Differential roles of STAT1alpha and STAT1beta in fludarabine-induced cell cycle arrest and apoptosis in human B cells.

Signal transducer and activator of transcription 1 (STAT1), a transcription factor known to participate in antiviral responses, acts as a tumor suppressor inhibiting cell growth and promoting apoptosis. To study the role of STAT1 in DNA damage-induced apoptosis in B lymphocytes, its active form, STAT1alpha, was specifically inhibited by the overexpression of STAT1beta, the STAT1alpha truncated inhibitory isoform. An episomal vector with a tetracycline-inducible bidirectional promoter was created to induce the expression of 2 proteins, STAT1beta and enhanced green fluorescence protein (EGFP). The same vector was used to overexpress STAT1alpha as a control. Expression of STAT1beta inhibited the phosphorylation, the DNA-binding activity, and the transcriptional activity of STAT1alpha, as well as the expression of STAT1alpha target genes such as p21WAF1/CIP1, TAP1, IRF1, and PKR. Inhibiting STAT1alpha by STAT1beta increased the growth rate of transfected cells and their resistance to fludarabine-induced apoptosis and cell cycle arrest. Overexpressing STAT1beta reversed the negative regulation of Mdm2 expression observed after treatment with interferon-gamma (IFN-gamma), which activates STAT1, or with fludarabine.
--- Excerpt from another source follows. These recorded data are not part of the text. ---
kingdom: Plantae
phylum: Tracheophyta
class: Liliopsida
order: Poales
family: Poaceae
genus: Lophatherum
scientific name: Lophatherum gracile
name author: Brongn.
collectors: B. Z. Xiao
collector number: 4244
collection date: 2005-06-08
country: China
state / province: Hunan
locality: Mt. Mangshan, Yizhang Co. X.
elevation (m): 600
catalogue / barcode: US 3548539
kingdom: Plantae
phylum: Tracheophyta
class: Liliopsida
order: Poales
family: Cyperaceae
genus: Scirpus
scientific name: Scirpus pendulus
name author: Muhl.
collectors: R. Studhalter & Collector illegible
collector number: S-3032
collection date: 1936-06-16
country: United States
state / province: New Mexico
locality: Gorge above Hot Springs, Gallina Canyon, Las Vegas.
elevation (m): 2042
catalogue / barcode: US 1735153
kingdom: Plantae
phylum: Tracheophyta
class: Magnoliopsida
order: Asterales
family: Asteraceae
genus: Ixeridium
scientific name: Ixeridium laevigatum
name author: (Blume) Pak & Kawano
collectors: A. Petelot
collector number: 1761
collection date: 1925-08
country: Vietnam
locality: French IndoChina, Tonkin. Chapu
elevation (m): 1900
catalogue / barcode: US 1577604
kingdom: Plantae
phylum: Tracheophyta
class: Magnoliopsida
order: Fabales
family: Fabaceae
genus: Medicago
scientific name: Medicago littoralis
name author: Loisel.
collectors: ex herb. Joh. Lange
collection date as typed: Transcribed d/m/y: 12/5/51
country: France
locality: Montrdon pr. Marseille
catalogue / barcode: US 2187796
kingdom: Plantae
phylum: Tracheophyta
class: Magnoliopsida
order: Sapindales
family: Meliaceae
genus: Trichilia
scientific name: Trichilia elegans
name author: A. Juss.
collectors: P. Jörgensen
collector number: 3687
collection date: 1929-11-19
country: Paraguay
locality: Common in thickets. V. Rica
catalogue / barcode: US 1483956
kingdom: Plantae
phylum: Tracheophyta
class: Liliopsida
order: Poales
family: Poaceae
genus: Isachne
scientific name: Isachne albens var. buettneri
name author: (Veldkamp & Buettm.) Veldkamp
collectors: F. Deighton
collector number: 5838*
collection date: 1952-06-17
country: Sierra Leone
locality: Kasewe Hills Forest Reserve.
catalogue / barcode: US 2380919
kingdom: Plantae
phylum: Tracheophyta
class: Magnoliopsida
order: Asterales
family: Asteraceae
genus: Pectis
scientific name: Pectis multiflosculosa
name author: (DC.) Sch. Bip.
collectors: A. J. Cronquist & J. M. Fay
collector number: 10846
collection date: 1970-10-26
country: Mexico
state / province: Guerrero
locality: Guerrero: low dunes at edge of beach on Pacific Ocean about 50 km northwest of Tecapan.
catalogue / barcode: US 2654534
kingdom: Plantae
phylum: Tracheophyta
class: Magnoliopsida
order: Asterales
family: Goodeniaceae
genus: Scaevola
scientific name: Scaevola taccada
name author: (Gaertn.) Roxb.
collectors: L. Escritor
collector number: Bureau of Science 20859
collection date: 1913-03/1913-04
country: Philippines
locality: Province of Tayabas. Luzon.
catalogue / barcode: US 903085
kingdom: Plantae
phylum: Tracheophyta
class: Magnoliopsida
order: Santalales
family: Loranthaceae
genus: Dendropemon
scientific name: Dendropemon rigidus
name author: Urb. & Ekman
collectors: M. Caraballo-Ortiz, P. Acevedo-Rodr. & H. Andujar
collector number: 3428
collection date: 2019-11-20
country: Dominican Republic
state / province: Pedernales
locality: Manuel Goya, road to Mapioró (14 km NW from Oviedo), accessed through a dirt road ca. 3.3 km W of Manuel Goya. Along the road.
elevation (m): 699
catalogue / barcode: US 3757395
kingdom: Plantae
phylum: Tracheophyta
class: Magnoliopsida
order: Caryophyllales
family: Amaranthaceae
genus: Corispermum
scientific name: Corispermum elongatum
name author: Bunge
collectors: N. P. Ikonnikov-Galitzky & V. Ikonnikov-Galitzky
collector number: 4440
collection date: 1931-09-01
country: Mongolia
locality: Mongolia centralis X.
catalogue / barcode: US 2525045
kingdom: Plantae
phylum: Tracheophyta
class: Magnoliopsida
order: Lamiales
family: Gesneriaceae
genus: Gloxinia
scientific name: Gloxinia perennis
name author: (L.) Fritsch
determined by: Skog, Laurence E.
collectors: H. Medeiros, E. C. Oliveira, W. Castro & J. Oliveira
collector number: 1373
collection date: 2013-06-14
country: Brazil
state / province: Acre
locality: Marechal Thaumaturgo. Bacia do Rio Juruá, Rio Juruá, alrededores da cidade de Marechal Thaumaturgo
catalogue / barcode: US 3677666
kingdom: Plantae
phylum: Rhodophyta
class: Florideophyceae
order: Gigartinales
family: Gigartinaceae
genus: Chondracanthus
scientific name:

Nuclear translocation of p53 after fludarabine treatment was decreased when STAT1beta was overexpressed, and it was increased when STAT1alpha was induced. Oligonucleotide pull-down experiments showed a physical STAT1/p53 interaction. Our results show that imbalance between the antiproliferative/proapoptotic isoform STAT1alpha and the proliferative isoform STAT1beta is likely to play a crucial role in the regulation of proliferation and apoptosis and that STAT1alpha may regulate p53 activity and sensitize B cells to fludarabine-induced apoptosis.